Forty-five participants from all jurisdictions and New
Zealand participated in the workshop. They explored five questions:
- What do we want a national performance framework to do for
the whole health system?
- What do we want a performance framework to do for population
health?
- If a population health performance indicator set does
nothing else it must
?
- What criteria should be used to select indicators for the
performance framework?
- What process should take this work forward?
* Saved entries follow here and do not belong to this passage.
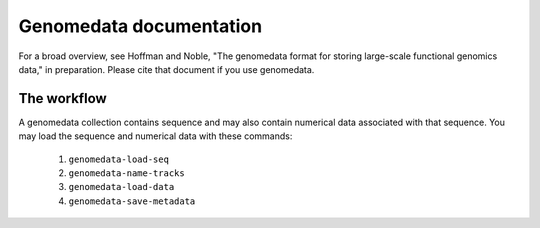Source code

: ==========================
 Genomedata documentation
==========================

For a broad overview, see Hoffman and Noble, "The genomedata format
for storing large-scale functional genomics data," in preparation.
Please cite that document if you use genomedata.

The workflow
============
A genomedata collection contains sequence and may also contain
numerical data associated with that sequence. You may load the
sequence and numerical data with these commands:

  1. ``genomedata-load-seq``
  2. ``genomedata-name-tracks``
  3. ``genomedata-load-data``
  4. ``genomedata-save-metadata``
Objectives of the performance framework
Participants agreed that the main
purpose of the Performance Framework was to improve performance and achieve better health
outcomes. Therefore, the Framework needs to identify the things that matter most in
the health system and measure performance in a way that leads to more informed decision
making and improved accountability to parliaments and the wider community. Features and
functions of a national performance framework should be to:
- Contribute to improving the performance of the health
system;
- Monitor the key features of the health system, assist in
understanding inter-relationships between elements of the system, and provide
warning signs;
- Ensure indicators are always linked to an operational arm so
there is clarity about how indicators relate to services, strategies, policies etc;
- Influence change across the system;
- Provide accountability to governments and communities;
- Be owned and have accepted validity by relevant sectors;
- Aid investment decisions and measure returns on investment
over time;
- Use consistent language and concepts;
- Be flexible enough to be able to incorporate emerging
issues.
The structure of the performance framework
Workshop participants were provided with a wealth of background material on performance frameworks from Australia
and overseas. These included:
- Leading Health Indicators for Healthy People
2010, IOM 1999
- Development of national public health
indicators: discussion paper. AIHW 1999
- Draft performance measurement framework for
the Australian Health System. Consultancy by KPMG for the National Health Ministers
Benchmarking Working Group January 2000
- Framework of indicators for the public
acute-care hospitals. National Health Ministers Benchmarking Working Group 1999
- National Health Information Management Group
Working Party proposed outcome indicator framework. AIHW & HFS 1999
- Canadian Health Information Roadmap
Initiative indicators, CIHI 1999
Participants examined these frameworks and noted that
several different indicator frameworks
- Canadian Health Information Roadmap Initiative indicators,
- the National Health Information
Management Group framework and
- the AIHW National Public Health Indicator framework)
had core elements in common.
Also, the
- National Health Ministers Benchmarking Working Group Framework
for the public acute-care hospitals
fitted into one of these core elements. These core elements could potentially provide a
strong basis for a performance framework for Australias health system."